◆ READING TEXT:
((

For maximum distribution of rows in a hash cluster, HASHKEYS should always be a prime number.

For example, suppose you cluster the EMP table by DEPTNO, and there are 100 DEPTNOs, with values 10, 20, . . ., 1000. Assuming you bypass the internal hash function and you create a cluster with HASHKEYS of 100, then department 10 will hash to 10, department 20 to 20, . . ., department 110 to 10 (110 mod 100), department 120 to 20, and so on. Notice that there are 10 entries for hash values of 10, 20, . . ., but none for 1, 2, . . ., and so on. As a result, there is a lot of wasted space and possibly a lot of overflow blocks because of collisions. Alternatively, if HASHKEYS is set to 101, then each department number hashes to a unique hash key value.

Controlling Space in Hash Clusters: Examples

The following examples show how to correctly choose the cluster key and set the HASH IS, SIZE, and HASHKEYS parameters. For all examples, assume that the data block size is 2K and that on average, 1950 bytes of each block is available data space (block size minus overhead).

))

Transcribe the part of the hash cluster text from "The following examples" to "size minus overhead).". The material that comes next has no connection to the text on hash clusters.

◆ EXERCISE DATA:
((

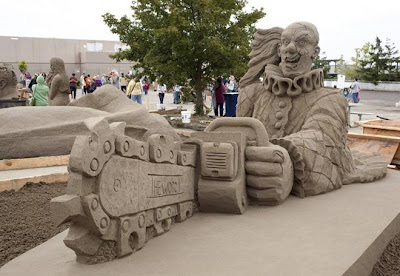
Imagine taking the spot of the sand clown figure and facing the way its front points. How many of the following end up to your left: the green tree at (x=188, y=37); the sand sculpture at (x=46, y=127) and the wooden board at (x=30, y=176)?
0

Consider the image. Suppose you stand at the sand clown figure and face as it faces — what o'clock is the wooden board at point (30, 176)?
The wooden board is roughly at 2 o'clock from the sand clown figure.

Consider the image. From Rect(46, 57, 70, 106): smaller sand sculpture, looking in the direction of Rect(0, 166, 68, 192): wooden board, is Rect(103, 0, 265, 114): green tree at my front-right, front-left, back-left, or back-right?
back-left

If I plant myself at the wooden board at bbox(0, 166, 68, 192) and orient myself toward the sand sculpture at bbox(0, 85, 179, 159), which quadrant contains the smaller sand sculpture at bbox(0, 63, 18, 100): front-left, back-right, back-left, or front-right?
front-left

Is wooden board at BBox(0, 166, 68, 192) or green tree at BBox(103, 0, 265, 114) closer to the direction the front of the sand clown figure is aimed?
the wooden board

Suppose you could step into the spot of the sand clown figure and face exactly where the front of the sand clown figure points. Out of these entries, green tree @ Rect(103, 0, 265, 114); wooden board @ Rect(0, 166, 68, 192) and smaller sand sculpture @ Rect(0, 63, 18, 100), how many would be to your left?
0

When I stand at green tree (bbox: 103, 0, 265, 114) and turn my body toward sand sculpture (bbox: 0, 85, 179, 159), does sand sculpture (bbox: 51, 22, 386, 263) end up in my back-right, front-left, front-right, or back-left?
front-left

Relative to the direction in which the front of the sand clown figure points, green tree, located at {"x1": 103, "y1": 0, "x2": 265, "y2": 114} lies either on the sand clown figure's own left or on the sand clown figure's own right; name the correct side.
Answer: on the sand clown figure's own right

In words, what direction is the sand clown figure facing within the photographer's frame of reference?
facing the viewer and to the left of the viewer

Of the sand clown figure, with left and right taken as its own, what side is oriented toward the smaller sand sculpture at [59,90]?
right

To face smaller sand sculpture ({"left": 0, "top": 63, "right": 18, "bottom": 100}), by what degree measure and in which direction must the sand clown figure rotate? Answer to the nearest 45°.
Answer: approximately 90° to its right

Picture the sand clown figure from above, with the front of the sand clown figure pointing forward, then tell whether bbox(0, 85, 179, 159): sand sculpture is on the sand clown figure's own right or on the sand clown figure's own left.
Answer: on the sand clown figure's own right
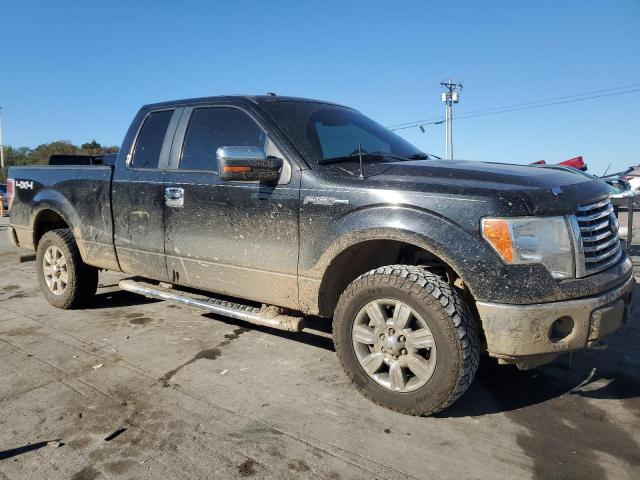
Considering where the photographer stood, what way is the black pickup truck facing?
facing the viewer and to the right of the viewer
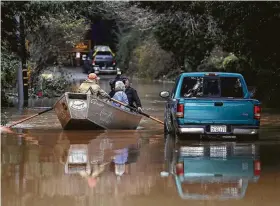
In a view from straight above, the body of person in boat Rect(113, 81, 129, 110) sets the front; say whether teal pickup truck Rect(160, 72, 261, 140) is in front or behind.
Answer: behind

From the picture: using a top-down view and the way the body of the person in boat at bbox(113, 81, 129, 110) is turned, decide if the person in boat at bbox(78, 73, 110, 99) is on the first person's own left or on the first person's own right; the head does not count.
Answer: on the first person's own left

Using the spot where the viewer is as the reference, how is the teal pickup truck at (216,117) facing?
facing away from the viewer

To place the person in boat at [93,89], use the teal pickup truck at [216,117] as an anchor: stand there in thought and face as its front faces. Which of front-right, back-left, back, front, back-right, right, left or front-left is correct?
front-left

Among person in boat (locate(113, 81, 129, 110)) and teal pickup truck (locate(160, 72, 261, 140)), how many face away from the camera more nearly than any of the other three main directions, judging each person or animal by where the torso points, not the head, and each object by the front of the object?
2

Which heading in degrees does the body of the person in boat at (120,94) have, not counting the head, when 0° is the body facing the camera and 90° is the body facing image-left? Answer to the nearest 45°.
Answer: approximately 180°
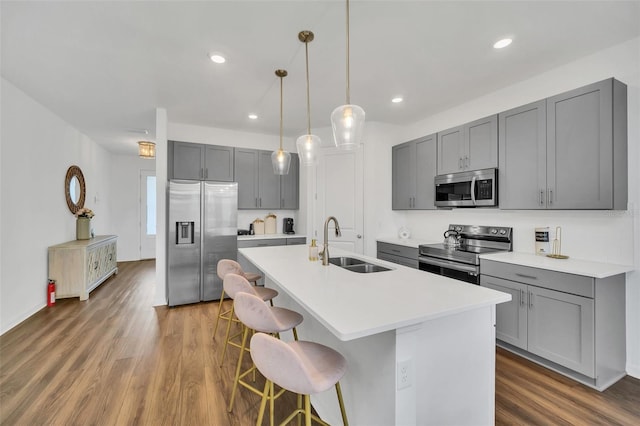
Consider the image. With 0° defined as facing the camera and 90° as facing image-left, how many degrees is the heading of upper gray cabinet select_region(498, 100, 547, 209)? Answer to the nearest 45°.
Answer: approximately 45°

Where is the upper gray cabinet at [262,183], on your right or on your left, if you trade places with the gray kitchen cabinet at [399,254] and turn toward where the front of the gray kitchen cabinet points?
on your right

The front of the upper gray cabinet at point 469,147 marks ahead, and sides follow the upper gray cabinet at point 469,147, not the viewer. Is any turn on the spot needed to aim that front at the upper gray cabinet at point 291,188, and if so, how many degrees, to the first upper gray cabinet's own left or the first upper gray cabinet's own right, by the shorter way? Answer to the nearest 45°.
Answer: approximately 45° to the first upper gray cabinet's own right

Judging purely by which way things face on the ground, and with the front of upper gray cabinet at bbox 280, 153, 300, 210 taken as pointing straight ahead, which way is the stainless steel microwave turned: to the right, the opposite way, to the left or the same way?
to the right

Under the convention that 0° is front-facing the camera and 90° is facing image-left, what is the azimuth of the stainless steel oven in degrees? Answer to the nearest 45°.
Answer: approximately 45°
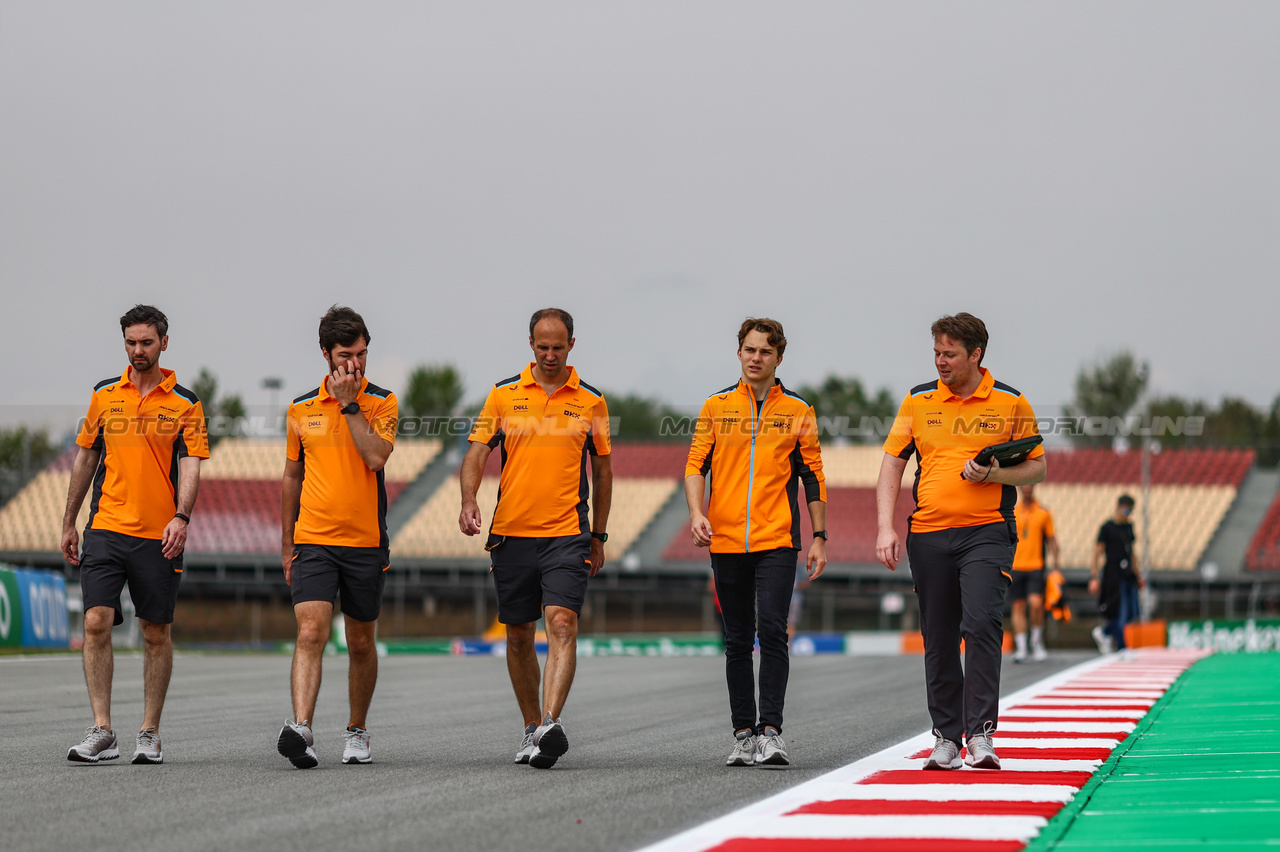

))

◆ RESPONSE FOR THIS EXERCISE:
The following examples show how to correctly choose the cluster key and set the HASH IS, SIZE, and HASHKEYS parameters. For all examples, assume that the data block size is 2K and that on average, 1950 bytes of each block is available data space (block size minus overhead).